You have various options:
Return the pointer from the function:
some_struct *func(void) {
arg = malloc(sizeof(some_struct));
...
return arg;
}
...
some_struct *a = func();
Allocate the structure in the caller:
int func(some_struct *arg) {
...
arg->something = foo;
}
...
some_struct a;
func(&a);
Or dynamically allocate it
some_struct *a = malloc(sizeof *a);
func(a);
Using a pointer to the callers pointer:
int func(some_struct **arg) {
*arg = malloc(sizeof **arg);
}
...
some_struct *a;
func(&a);
Use a global variable (ugly..)
some_struct *global;
int func(void) {
global = malloc(sizeof *global);
}
...
some_struct *a;
func();
a = global;
You can't do it this way. You can't declare a struct by value, and then change it by address.
some_struct *s;
printf("Before: %d\n", s");
allocate(&s);
printf("After: %d\n", s");
...
/* The allocation function */
int allocate(some_struct **arg) {
*arg = malloc(sizeof(some_struct));
printf("In function: %d\n", *arg");
return 0;
}
You need to modify the pointed value for the struct. So you need another level of indirection, thus you have to send a pointer to the struct pointer.

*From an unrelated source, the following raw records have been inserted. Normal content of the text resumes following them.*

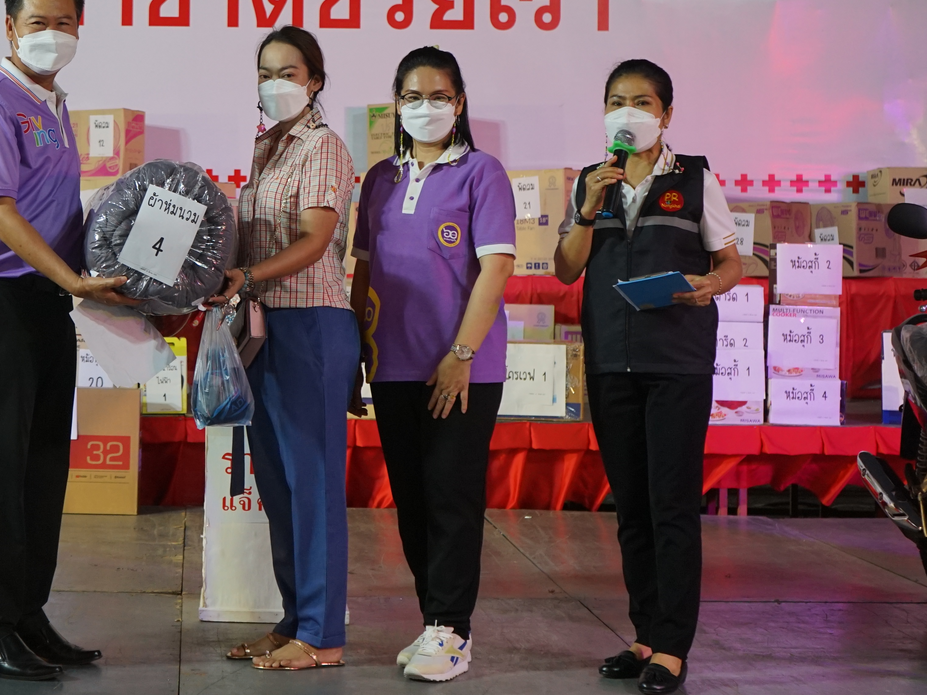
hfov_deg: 24.8
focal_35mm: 78
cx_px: 267
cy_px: 162
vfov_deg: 18.8
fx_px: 2089
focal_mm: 41
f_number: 4.5
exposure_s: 1/160
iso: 1000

Well, C uses pass-by-value, which means that functions get copies of their arguments, and any changes made to those copies don`t affect the original in the caller.
/* The allocation function */
int allocate(some_struct *arg) {
arg = malloc(sizeof(some_struct));
printf("In function: %d\n", &arg");
return 0;
}
Here you pass in the address of your some_struct s. Then you discard that address, and replace it with whatever was returned by malloc. Then you return, and the return value of malloc is lost forever, and you've leaked memory. And your some_struct s has not been changed. It still has whatever random number it was initialized to, which you printed out.
If you may not change the signature of the allocate function, it can never be useful. It must either take the address of a pointer, so that it can modify the value of that pointer, or it must return a pointer that your caller can tuck away.